▸ Instructions for the task:
Show every line of the records that contains the string "information", copying each such line in full.

▸ Data extract:

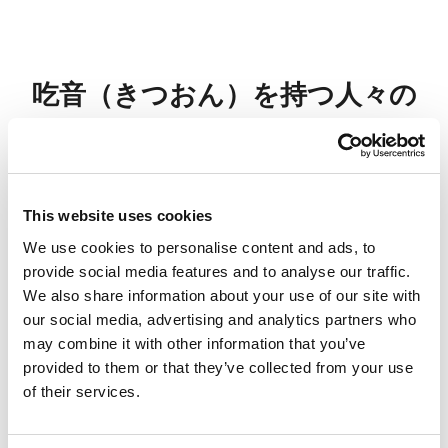
吃音（きつおん）を持つ人々の
実話
吃音は単なる話し方の違いではなく、個人の旅
This website uses cookies
です。この空間では、実体験を持つ人々が、困
We use cookies to personalise content and ads, to
難から克服まで、自身の経験を共有し、洞察、
provide social media features and to analyse our traffic.
励まし、つながりを提供します。ビデオや文章
We also share information about your use of our site with
our social media, advertising and analytics partners who
による証言を通して、吃音のある人々が、自身
may combine it with other information that you’ve
の葛藤、ブレークスルー、そしてその道のりで
provided to them or that they’ve collected from your use
of their services.
助けとなったことについて語っています。.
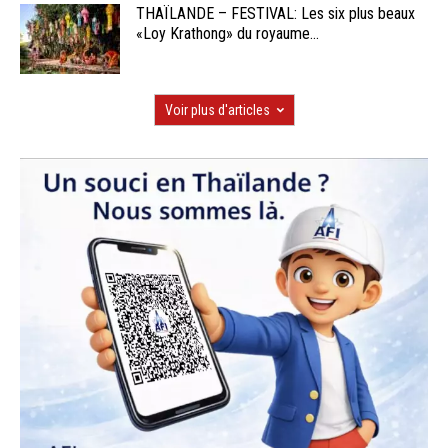
THAÏLANDE – FESTIVAL: Les six plus beaux
«Loy Krathong» du royaume...
Voir plus d'articles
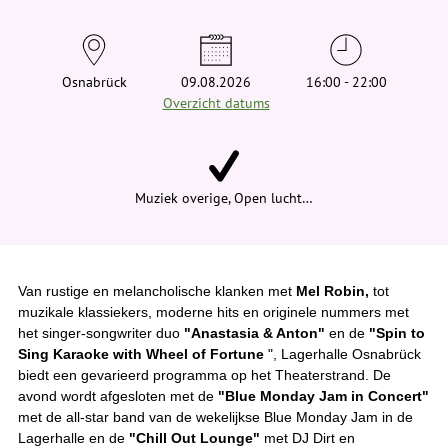
t
j
e
h
i
Osnabrück
09.08.2026
16:00 - 22:00
e
Overzicht datums
r
:
Muziek overige, Open lucht…
Van rustige en melancholische klanken met
Mel Robin,
tot
muzikale klassiekers, moderne hits en originele nummers met
het singer-songwriter duo
"Anastasia & Anton"
en de
"Spin to
Sing Karaoke with Wheel of Fortune
", Lagerhalle Osnabrück
biedt een gevarieerd programma op het Theaterstrand. De
avond wordt afgesloten met de
"Blue Monday Jam in Concert"
met de all-star band van de wekelijkse Blue Monday Jam in de
Lagerhalle en de
"Chill Out Lounge"
met DJ Dirt en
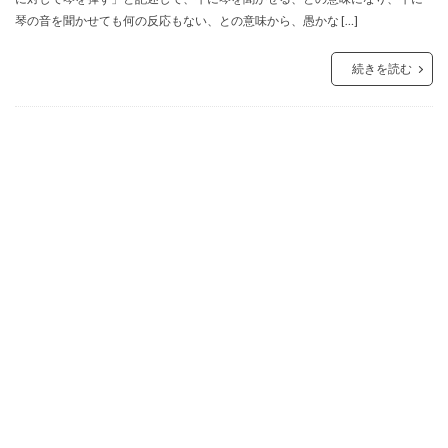
琴の音を聞かせても何の反応もない、との意味から、愚かな […]
続きを読む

▸ Solution to the exercise:
We also share information about your use of our site with
may combine it with other information that you’ve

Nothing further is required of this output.